# Your goal
What lines of the data hold the string "fish"? Pull each one out.

# Page images and extracted text
━━━━

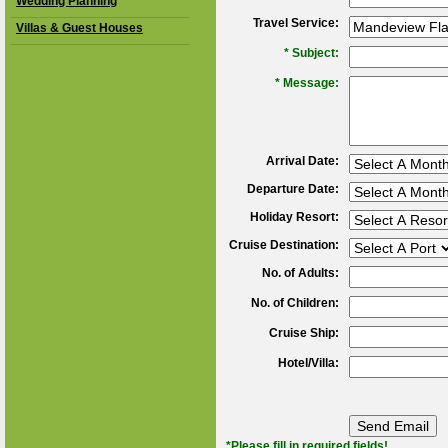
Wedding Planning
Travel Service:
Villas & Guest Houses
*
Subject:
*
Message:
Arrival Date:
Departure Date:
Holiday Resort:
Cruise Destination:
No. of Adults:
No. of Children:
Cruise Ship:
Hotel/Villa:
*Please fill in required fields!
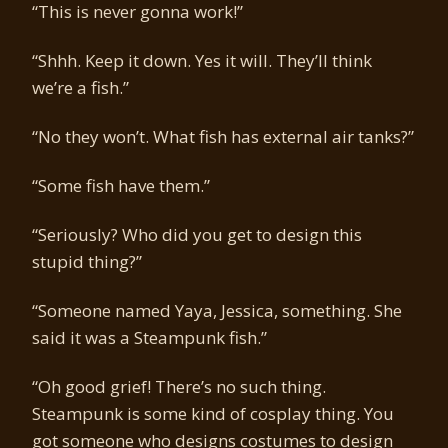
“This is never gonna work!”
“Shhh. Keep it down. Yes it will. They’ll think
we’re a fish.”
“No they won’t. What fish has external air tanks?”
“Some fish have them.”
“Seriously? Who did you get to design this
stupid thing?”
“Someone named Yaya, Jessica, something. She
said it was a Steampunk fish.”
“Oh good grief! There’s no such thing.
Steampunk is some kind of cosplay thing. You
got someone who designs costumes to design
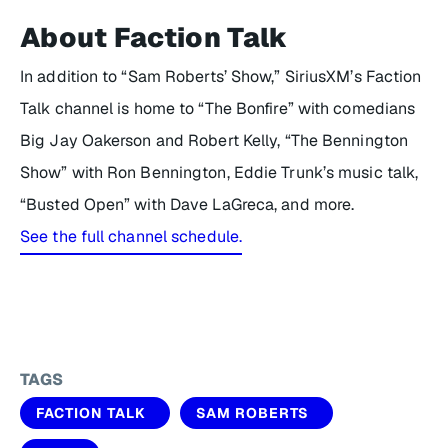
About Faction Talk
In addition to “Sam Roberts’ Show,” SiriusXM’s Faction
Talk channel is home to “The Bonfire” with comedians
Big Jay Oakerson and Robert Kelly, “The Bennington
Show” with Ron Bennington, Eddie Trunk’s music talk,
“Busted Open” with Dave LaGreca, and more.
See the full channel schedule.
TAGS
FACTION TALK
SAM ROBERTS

━━━━

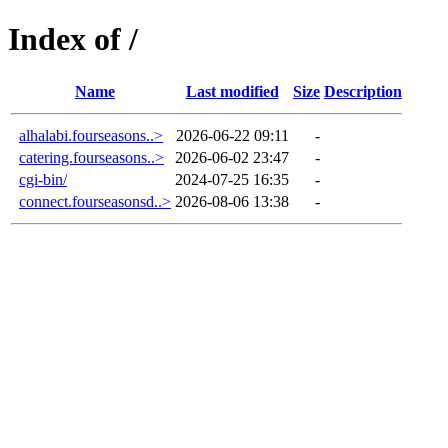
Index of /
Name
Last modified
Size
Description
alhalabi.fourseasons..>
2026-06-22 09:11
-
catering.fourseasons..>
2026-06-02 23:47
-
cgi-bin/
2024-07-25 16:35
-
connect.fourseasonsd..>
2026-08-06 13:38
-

━━━━

# Solution to the exercise
we’re a fish.”
“No they won’t. What fish has external air tanks?”
“Some fish have them.”
said it was a Steampunk fish.”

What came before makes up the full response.